Texte retenu:
· · · · ·

La question mapuche

 

 

L’année passée des conflits se sont produits à Lumaco, cette année, à Traiguén. Il s’agit d’une région très pauvre du sud du Chili : des collines douces de la Cordillère de la Côte qui traverse du nord au sud le pays. Ces collines furent des champs de blé par le passé, qui peu à peu se sont dégradés. Les entreprises forestières commencèrent à planter des forêts de pins. Depuis l’occupation de l’Araucanie par les troupes de l’armée chilienne il y a 118 ans (1881), se constituèrent dans la zone des fundos (1) de propriétaires coloniaux et des " réductions indigènes " où vivent les Mapuches. Ce sont des sortes de réserves, dans le style de celles réalisées à la même époque aux États-Unis, mais de taille plus petite. Un terrain était remis à chaque chef de famille ou à plusieurs familles. Dans ces années de fin du dix-neuvième siècle, on pensait que le progrès viendrait avec l’immigration européenne et c’est pourquoi on préparait le sud du Chili à recevoir ces nouveaux habitants. Les indigènes furent soumis à une situation très angoissante, encerclés, parfois littéralement, dans leurs réserves ou réductions.

Ce n’est pas une question simple de déterminer avec exactitude l’étendue des terres indigènes du sud du Chili et donc l’importance du conflit territorial qui est en train de se développer dans ces régions. Faisons un peu d’histoire. Les lois du siècle passé établirent que les terres au sud du río Malleco étaient publiques. Cette forme juridique prohibait le système de colonisation sauvage. L’État remettait des Títulos de Merced (2) aux indigènes et vendait aux enchères les terres restantes. L’État réduisit le territoire des indigènes sans les consulter et par la force, avec une présence militaire permanente. Ce processus se déroula entre 1884 et 1929.

· · · · ·

Consigne a: Résumez en deux phrases le texte sur la question mapuche.

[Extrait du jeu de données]
· · · · ·

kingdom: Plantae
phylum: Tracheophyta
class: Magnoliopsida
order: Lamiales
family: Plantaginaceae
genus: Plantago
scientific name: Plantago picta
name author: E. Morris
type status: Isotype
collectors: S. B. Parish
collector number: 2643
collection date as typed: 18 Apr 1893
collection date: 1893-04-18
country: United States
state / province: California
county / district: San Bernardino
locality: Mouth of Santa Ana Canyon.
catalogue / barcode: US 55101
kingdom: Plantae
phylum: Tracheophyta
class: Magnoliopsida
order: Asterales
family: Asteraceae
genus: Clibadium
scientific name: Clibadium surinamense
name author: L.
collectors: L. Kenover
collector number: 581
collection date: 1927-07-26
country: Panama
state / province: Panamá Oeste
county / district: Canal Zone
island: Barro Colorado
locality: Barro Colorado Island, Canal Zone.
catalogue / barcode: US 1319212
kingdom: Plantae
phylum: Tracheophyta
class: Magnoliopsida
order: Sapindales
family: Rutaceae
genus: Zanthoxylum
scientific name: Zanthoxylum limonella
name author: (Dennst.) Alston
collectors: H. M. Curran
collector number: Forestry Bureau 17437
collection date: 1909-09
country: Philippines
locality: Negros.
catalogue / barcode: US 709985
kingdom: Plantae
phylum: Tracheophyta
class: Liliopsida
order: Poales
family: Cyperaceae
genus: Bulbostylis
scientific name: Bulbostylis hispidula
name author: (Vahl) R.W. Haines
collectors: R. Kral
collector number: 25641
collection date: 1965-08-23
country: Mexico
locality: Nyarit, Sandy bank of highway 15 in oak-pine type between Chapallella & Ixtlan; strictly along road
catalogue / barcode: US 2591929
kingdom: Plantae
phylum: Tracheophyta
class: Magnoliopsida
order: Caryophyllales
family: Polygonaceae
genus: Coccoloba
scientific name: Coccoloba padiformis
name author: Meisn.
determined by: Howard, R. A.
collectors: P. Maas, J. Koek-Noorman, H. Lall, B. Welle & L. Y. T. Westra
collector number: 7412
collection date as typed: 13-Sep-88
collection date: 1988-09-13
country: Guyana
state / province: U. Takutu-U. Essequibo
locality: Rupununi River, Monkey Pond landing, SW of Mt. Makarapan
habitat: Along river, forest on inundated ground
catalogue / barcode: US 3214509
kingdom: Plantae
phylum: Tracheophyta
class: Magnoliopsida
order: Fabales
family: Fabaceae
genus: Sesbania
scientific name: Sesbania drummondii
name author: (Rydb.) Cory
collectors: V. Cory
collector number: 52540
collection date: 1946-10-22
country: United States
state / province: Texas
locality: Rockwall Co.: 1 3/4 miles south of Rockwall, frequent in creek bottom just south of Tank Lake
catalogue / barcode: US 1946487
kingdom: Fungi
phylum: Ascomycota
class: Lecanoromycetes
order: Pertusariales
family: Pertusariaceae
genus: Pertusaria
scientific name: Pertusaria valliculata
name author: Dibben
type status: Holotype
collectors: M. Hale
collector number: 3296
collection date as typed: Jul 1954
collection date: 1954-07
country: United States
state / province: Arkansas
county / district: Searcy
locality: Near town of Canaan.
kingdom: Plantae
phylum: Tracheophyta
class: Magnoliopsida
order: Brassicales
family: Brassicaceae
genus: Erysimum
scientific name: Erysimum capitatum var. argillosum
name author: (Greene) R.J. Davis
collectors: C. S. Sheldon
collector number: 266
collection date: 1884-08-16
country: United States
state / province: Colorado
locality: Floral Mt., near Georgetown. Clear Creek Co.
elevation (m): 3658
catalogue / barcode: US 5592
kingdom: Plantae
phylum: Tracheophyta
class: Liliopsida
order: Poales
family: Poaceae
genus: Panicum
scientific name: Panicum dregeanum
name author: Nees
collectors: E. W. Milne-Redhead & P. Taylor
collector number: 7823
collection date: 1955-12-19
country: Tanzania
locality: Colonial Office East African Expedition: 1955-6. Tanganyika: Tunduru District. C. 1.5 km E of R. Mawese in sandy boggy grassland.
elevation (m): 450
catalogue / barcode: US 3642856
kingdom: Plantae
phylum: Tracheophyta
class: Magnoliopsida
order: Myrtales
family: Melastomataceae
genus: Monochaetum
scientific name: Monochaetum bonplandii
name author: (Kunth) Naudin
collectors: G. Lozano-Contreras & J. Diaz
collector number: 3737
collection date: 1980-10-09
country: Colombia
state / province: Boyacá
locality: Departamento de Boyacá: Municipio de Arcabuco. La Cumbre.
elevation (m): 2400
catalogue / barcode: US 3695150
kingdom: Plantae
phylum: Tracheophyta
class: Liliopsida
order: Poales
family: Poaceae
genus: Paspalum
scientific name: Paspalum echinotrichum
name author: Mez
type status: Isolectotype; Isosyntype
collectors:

· · · · ·

Consigne b: Présentez sous forme de tableau Markdown les lignes des entrées, de la ligne contenant « family: Cyperaceae » jusqu'à la ligne contenant « collector number: 7412 » incluse, avec les colonnes « Numéro » et « Ligne ». Omettez les lignes vides.

Réponse attendue a: Depuis l'occupation de l'Araucanie par l'armée chilienne en 1881, les Mapuches du sud du Chili vivent dans des « réductions indigènes », sortes de réserves voisines des fundos de propriétaires coloniaux, pendant que la région est préparée à accueillir l'immigration européenne. Les lois ont déclaré publiques les terres au sud du río Malleco, et l'État, entre 1884 et 1929, a remis des Títulos de Merced aux indigènes, vendu le reste aux enchères et réduit leur territoire par la force, sans les consulter.

Réponse attendue b:
| Numéro | Ligne |
|---|---|
| 1 | family: Cyperaceae |
| 2 | genus: Bulbostylis |
| 3 | scientific name: Bulbostylis hispidula |
| 4 | name author: (Vahl) R.W. Haines |
| 5 | collectors: R. Kral |
| 6 | collector number: 25641 |
| 7 | collection date: 1965-08-23 |
| 8 | country: Mexico |
| 9 | locality: Nyarit, Sandy bank of highway 15 in oak-pine type between Chapallella & Ixtlan; strictly along road |
| 10 | catalogue / barcode: US 2591929 |
| 11 | kingdom: Plantae |
| 12 | phylum: Tracheophyta |
| 13 | class: Magnoliopsida |
| 14 | order: Caryophyllales |
| 15 | family: Polygonaceae |
| 16 | genus: Coccoloba |
| 17 | scientific name: Coccoloba padiformis |
| 18 | name author: Meisn. |
| 19 | determined by: Howard, R. A. |
| 20 | collectors: P. Maas, J. Koek-Noorman, H. Lall, B. Welle & L. Y. T. Westra |
| 21 | collector number: 7412 |